抽出データ:
──────────

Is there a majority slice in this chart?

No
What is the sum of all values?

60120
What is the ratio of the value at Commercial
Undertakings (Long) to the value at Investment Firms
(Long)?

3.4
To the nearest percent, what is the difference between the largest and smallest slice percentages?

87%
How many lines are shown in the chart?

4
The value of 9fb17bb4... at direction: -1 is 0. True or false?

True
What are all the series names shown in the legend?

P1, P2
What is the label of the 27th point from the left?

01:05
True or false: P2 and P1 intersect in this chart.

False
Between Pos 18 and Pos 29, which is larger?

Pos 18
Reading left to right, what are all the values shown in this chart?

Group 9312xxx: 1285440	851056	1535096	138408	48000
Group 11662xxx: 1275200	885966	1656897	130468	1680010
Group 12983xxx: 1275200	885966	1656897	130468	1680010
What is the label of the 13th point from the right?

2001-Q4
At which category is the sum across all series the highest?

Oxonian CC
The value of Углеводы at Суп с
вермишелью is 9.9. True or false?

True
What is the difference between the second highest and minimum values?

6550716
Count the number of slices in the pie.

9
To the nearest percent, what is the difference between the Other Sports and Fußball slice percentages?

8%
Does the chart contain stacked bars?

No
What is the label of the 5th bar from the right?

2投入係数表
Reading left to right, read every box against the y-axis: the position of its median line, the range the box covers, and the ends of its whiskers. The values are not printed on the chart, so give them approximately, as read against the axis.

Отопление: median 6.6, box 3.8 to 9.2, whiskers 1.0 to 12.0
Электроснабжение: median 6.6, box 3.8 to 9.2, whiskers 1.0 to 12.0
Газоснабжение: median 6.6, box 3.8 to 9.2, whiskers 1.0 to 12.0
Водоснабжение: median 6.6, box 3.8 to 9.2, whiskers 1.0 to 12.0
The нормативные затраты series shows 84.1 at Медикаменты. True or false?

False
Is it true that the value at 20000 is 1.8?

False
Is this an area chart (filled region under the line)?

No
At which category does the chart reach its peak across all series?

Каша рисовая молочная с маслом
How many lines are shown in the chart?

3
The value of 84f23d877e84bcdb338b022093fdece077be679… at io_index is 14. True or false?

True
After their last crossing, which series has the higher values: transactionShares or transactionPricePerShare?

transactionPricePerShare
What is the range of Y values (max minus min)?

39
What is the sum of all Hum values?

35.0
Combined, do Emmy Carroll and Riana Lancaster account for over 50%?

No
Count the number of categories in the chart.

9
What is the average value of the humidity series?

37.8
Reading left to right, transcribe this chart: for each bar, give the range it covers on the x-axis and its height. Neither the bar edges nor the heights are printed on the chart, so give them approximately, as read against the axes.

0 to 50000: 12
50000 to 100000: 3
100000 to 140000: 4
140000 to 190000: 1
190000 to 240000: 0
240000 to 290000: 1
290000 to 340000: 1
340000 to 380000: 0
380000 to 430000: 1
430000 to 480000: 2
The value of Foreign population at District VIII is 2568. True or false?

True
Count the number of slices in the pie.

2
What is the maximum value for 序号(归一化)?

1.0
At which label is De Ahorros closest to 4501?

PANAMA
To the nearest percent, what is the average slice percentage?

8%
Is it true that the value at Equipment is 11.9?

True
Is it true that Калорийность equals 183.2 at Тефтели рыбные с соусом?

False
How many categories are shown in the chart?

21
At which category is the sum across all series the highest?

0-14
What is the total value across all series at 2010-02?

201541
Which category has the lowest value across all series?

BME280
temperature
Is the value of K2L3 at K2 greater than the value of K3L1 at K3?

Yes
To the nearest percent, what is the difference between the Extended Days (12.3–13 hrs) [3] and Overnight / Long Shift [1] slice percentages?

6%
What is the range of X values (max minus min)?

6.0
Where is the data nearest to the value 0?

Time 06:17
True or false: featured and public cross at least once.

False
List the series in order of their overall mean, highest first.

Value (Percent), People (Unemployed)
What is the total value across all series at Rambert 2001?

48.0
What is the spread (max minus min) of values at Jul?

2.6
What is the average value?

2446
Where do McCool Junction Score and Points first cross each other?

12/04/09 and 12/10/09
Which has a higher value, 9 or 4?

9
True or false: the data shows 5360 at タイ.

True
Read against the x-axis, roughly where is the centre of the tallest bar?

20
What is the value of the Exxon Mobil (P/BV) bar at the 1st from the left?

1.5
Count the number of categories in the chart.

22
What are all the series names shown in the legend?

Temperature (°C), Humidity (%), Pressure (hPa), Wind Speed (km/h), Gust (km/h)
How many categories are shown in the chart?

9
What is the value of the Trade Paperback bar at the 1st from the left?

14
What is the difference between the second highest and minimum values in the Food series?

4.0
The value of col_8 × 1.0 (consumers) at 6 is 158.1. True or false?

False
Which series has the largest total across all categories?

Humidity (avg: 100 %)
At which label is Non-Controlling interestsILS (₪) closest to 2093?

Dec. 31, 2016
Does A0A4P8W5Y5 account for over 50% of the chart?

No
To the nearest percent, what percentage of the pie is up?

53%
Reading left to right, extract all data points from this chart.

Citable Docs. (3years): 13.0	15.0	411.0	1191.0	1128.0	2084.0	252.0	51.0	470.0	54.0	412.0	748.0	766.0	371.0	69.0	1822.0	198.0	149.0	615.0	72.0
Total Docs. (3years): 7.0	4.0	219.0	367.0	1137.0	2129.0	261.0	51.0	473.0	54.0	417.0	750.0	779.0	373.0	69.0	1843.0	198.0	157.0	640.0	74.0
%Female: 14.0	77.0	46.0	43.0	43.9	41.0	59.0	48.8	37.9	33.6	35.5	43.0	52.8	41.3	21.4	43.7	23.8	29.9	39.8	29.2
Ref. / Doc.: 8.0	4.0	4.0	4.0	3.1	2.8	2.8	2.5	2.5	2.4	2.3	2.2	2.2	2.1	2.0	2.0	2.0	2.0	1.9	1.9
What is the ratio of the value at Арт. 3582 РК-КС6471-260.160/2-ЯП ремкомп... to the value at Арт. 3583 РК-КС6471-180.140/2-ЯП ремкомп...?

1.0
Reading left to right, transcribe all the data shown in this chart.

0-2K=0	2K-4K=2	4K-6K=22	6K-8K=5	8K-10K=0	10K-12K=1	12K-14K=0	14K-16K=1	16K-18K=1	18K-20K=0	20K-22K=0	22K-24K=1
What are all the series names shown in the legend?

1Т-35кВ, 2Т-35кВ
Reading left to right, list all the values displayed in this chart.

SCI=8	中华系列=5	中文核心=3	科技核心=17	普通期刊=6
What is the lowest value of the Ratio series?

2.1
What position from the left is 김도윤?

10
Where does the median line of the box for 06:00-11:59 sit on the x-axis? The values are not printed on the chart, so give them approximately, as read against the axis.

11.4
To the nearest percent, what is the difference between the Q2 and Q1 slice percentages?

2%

──────────

作業の進め方: データの先頭から「The value of 9fb17bb4...」を含む行までのすべてを、空行を除き、行番号と行を並べたMarkdownの表に整えてください。列名は「番号」と「内容」とすること。

記述回答:
| 番号 | 内容 |
|---|---|
| 1 | Is there a majority slice in this chart? |
| 2 | No |
| 3 | What is the sum of all values? |
| 4 | 60120 |
| 5 | What is the ratio of the value at Commercial |
| 6 | Undertakings (Long) to the value at Investment Firms |
| 7 | (Long)? |
| 8 | 3.4 |
| 9 | To the nearest percent, what is the difference between the largest and smallest slice percentages? |
| 10 | 87% |
| 11 | How many lines are shown in the chart? |
| 12 | 4 |
| 13 | The value of 9fb17bb4... at direction: -1 is 0. True or false? |